Articulo brillante y periodismo honesto. No me canso de leerlo, incluso se los envío a mis amigos que solo tienen correo y no pueden leerlo. Ojalá existieran más periodistas en Cuba como usted.
Ahora todo esto parece estar muy claro pero debemos recordar que el paternalismo existente en Cuba se creó en nombre del Socialismo y lo que ahora es una "distorsión" hasta ayer fue una conquista, un logro. Cualquier día prenda el televisor y escuchará a un entrevistado del pueblo diciendo de corazón:"..esto que se ha hecho aquí (...) ningún Estado del mundo lo haría!.." y cabría preguntarnos: ¿Cómo sabemos que ningún otro Estado lo haría? No lo sabemos pero nos lo han hecho creer porque, al parecer, era bueno que el Estado fuera el que lo hiciera.

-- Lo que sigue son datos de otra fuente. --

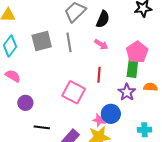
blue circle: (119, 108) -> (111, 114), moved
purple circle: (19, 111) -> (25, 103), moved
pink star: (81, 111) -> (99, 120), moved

Si ahora ese Estado paternalista es un error, porque siempre lo fue o porque las circunstancias cambiaron y ahora lo es, entonces ¿Cuál es el Estado que necesitamos ahora? ¿Alguien ya lo tiene concebido? ¿Hay un plan para convertir ese Estado paternalista en otro X? Creo que ya se sabe de que agua no debemos beber y ahora hay que definir qué vamos a hacer para no morirnos de sed. Saludos.